Des événements politiques pluriels ont
écourté le nombre de jours de classe en Haïti
En plus du manque d'intérêt que suscitait
déjà ce système scolaire mal adapté, les
programmes prévus ne sont jamais bouclés. Nos enfants
passent les cours primaires et secondaires sans être bien imbus
de certaines notions clés. Ils cumulent lacunes sur lacunes.
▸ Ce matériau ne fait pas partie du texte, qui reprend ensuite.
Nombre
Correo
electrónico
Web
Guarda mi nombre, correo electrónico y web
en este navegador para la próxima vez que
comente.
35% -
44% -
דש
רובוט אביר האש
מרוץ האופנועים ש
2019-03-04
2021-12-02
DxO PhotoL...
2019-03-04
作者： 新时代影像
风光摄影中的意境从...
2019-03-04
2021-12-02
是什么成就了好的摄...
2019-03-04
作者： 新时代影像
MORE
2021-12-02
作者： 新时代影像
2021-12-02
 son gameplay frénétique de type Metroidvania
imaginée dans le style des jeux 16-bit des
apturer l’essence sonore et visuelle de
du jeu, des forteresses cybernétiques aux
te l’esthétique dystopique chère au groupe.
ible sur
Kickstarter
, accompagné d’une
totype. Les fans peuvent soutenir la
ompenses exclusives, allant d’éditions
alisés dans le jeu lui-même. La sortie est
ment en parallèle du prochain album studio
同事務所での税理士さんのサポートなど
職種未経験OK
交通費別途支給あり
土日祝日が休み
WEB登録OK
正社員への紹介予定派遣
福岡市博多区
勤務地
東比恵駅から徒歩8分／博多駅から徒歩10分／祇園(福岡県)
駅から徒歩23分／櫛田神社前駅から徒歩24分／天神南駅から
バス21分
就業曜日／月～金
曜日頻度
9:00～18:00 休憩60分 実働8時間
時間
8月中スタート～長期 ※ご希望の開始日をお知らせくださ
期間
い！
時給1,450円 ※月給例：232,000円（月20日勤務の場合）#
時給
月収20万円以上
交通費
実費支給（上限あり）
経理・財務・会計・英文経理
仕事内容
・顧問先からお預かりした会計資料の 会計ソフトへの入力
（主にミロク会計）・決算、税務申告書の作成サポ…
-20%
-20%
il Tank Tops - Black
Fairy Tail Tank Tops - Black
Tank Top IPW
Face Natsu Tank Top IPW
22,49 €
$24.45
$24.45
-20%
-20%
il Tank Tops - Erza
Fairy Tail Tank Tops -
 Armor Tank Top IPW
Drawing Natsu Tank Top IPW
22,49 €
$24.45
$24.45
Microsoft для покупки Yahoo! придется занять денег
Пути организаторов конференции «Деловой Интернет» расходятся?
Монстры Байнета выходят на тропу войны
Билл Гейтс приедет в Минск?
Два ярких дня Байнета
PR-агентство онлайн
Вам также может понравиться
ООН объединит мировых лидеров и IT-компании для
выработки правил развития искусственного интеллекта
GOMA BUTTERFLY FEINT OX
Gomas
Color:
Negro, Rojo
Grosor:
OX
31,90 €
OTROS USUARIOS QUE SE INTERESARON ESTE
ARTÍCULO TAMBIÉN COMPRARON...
Aussi il n'est pas étonnant de nos jours de rencontrer un
élève de certificat qui a du mal à lire un
texte en français, pire encore le comprendre. Nos
bacheliers savent peu.
Quant à l'Université qui a pour mission de
préparer nos cadres administratifs et professionnels pour
assurer la relève elle subit également les secousses de
ces vagues de manifestations qui immobilisent la vie et engoncent
l'économie nationale. Leurs études sont
rabâchées et la plupart de nos diplômés
n'arrivent pas à avoir une formation adéquate pour
exercer leurs
professions convenablement.
Face à ce vide béant qui s'ouvre devant nos jeunes, la
peur du lendemain s'installe. Ils sombrent dans la
mélancolie et le
plus souvent se sacrent dans la drogue. Qui va assurer la
relève? Les anciennes générations restent
les bras croisés pour assister impuissantes au
dépérissement de la nation.
La voie est libre aux diplomates du béton qui arrivent
aujourd'hui au niveau de la candidature à la
présidence. C'est le comble! La génération
présente évolue en marge des principes fondamentaux de la
société haïtienne.
Nos jeunes sont élevés dans un climat d'anarchie. Ils
n'ont plus de modèles à suivre sinon que la barbarie, le
kidnapping, le commerce illicite et le trafic de la drogue. Ils
ignorent notre passé habillé de gloire et ne connaissent
que notre présent trempé de honte et d'indignité
sous les bottes de la Communauté Internationale. La
génération présente ne porte pas les semences de
l'espoir
pour le futur Haïti c'est une génération perdue!